▶ Text under study
Take cars, for example. When was the last time you walked to the store to buy groceries? If you live in a large metropolitan area, you probably did this yesterday. But for the rest of us who live in urban or suburban areas, walking has become a thing one does occasionally for “exercise,” not for transportation. But tell me this: have you ever driven to a park that is a few blocks away? Do you drive to a gym to go and exercise? Hmmm.
Our ancestors walked. A lot. You could say that our anatomy is built for it. Humans can walk for miles and miles, hunting for food, gathering berries, exploring for a new water source, etc. The human foot itself is a marvel of engineering. It contains 26 bones and 33 joints. Man couldn’t engineer a structure as intricate and effective but we do our best to improve it, if there’s a market for it (I’m looking at YOU, Nike).
The human foot has withstood hundreds of thousands of years yet in the last fifty we’ve treated it like it was broken beyond repair. Think about it. Only humans are silly enough to put 3 inches of foam in between the foot and the ground and think that was a good thing (another topic altogether). Regardless of your choice of footwear, we all need to walk more.

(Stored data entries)

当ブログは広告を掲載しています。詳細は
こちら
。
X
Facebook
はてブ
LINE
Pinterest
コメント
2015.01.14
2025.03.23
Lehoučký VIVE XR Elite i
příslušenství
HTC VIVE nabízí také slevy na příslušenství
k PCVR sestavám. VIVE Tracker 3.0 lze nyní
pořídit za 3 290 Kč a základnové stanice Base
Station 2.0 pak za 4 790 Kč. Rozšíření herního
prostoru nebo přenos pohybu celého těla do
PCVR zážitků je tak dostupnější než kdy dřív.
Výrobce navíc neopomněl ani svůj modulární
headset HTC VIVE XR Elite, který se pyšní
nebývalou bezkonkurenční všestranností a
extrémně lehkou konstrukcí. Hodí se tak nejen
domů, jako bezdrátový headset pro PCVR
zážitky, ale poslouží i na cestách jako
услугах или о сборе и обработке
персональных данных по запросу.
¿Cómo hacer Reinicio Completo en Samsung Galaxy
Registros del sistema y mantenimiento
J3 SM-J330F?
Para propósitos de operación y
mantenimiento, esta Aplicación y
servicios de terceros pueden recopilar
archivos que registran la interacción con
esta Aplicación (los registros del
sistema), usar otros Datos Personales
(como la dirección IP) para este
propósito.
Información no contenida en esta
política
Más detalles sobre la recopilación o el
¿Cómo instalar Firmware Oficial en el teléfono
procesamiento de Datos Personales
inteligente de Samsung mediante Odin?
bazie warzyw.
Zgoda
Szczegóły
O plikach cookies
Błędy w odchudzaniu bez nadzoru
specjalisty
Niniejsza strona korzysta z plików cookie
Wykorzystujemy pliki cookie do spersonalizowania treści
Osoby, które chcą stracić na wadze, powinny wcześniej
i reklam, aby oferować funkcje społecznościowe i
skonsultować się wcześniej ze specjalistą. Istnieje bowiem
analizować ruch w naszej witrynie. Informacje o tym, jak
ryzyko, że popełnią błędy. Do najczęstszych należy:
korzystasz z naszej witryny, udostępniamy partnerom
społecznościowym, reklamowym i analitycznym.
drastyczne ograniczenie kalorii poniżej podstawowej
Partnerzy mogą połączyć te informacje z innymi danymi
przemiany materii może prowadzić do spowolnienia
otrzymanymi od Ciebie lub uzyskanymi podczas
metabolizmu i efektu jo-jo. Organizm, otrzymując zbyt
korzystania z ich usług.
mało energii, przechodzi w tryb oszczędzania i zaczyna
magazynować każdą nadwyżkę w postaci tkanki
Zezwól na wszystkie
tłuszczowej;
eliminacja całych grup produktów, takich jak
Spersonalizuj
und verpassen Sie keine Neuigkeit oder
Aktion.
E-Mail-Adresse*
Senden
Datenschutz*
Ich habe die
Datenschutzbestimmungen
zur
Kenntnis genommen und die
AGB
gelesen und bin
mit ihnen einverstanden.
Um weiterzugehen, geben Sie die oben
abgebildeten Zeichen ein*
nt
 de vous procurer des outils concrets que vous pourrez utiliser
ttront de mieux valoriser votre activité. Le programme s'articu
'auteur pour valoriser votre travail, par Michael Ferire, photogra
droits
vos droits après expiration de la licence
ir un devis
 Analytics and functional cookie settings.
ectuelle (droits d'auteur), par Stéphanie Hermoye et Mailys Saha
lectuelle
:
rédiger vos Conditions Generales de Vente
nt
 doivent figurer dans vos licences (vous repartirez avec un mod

==

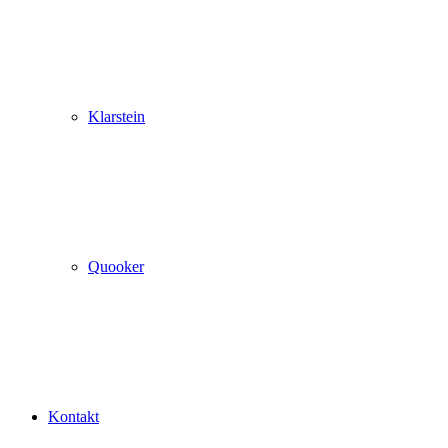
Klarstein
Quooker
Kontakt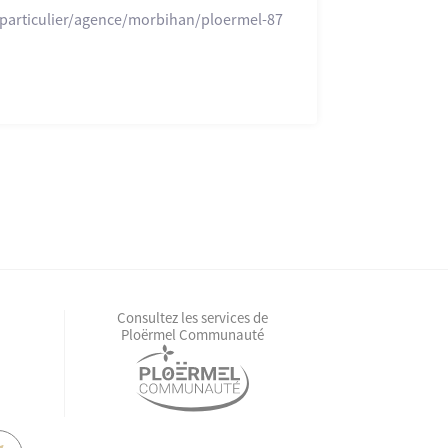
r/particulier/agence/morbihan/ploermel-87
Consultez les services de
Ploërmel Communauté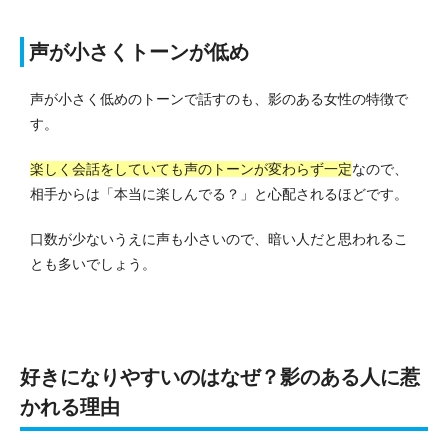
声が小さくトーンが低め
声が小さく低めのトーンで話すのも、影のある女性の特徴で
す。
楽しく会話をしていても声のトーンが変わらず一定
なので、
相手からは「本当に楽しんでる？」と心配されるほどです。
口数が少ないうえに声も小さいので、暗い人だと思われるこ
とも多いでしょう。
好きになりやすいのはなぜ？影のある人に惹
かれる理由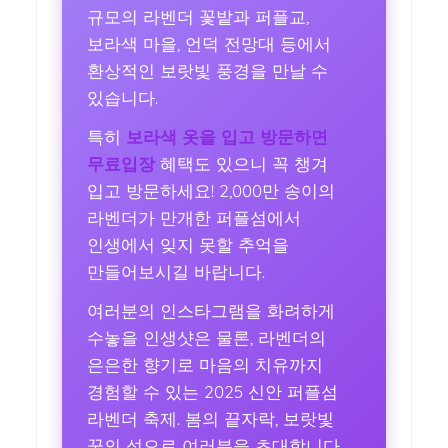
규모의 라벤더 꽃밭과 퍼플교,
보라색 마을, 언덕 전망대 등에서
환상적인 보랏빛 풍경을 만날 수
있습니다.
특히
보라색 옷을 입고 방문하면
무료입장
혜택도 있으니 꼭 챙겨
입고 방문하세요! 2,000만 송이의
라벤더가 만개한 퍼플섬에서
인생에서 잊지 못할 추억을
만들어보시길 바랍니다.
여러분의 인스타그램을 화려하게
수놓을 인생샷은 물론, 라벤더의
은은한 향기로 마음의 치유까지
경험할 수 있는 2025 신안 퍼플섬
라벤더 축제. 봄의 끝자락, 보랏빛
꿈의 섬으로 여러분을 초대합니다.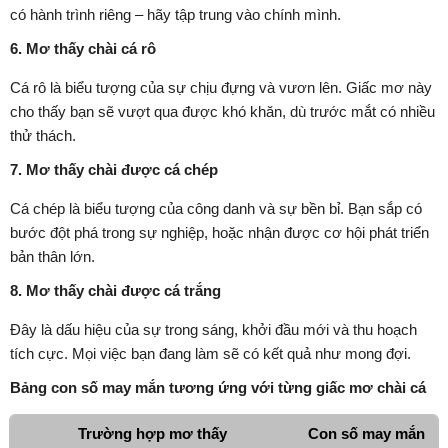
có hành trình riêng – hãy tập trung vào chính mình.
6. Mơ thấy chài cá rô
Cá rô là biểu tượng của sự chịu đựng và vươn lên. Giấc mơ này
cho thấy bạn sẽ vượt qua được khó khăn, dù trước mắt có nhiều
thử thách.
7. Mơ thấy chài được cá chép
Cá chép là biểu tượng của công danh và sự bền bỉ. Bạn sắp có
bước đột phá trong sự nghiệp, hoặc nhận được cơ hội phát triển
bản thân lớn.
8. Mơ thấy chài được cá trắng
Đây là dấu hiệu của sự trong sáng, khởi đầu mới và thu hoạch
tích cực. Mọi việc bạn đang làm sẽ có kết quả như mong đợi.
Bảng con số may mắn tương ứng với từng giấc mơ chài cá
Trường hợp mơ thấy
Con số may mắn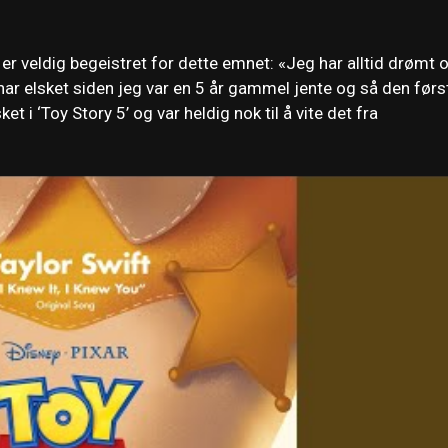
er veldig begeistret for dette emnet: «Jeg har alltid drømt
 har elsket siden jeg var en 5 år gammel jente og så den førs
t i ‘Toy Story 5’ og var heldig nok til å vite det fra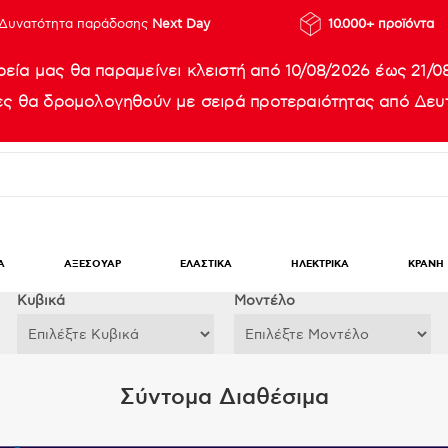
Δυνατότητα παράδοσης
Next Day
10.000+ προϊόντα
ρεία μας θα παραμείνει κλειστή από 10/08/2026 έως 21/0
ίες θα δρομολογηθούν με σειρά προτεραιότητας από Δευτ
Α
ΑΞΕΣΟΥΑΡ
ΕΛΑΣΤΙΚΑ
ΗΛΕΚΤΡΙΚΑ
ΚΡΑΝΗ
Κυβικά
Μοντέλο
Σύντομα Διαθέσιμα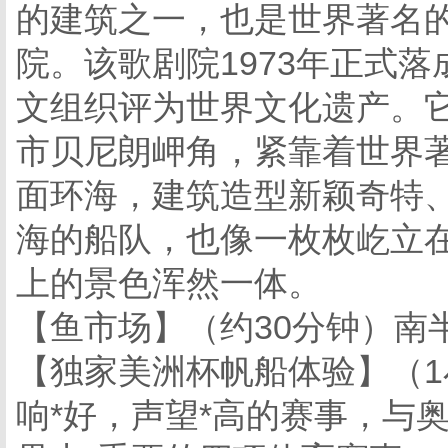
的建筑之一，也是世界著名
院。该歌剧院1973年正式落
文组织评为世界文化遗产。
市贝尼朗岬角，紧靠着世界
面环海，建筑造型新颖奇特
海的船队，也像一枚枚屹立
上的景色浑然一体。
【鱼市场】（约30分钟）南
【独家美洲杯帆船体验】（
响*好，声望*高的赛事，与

--

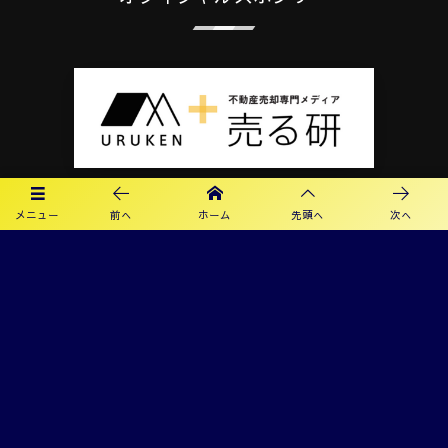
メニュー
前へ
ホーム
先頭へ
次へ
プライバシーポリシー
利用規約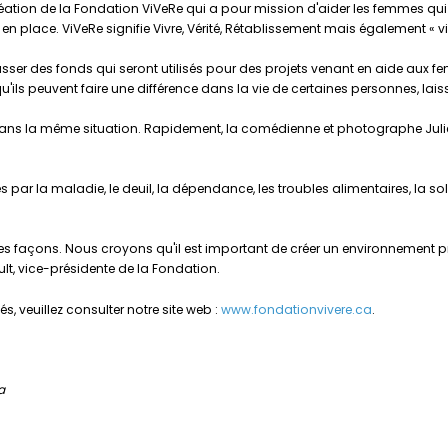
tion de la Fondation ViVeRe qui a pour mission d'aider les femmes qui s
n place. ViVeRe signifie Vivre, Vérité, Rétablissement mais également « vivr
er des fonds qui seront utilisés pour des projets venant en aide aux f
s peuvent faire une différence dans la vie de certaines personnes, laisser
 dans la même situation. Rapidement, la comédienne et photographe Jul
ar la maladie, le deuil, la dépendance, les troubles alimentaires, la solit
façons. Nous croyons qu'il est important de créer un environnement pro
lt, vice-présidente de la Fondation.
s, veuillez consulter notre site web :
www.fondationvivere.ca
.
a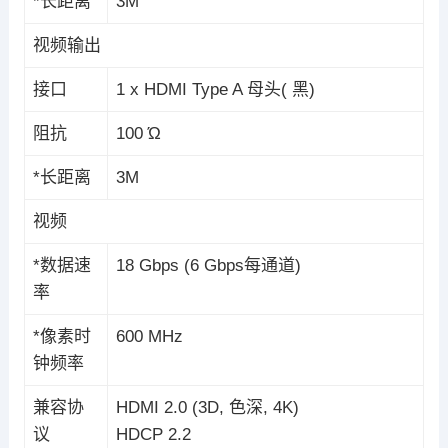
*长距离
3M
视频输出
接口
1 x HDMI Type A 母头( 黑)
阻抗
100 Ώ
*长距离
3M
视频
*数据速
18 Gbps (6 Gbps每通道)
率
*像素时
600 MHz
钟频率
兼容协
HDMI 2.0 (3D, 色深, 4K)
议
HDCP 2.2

▶ Assignment
In the walking text above, condense the paragraph beginning "Our ancestors walked." into a short bulleted list that keeps its main facts.

▶ Exercise response
- Our ancestors walked a great deal, and human anatomy is built for it.
- Humans can walk for miles to hunt for food, gather berries or find new water sources.
- The human foot is a marvel of engineering, with 26 bones and 33 joints.
- People couldn't engineer anything as intricate and effective, but they try to improve it when there's a market, as Nike does.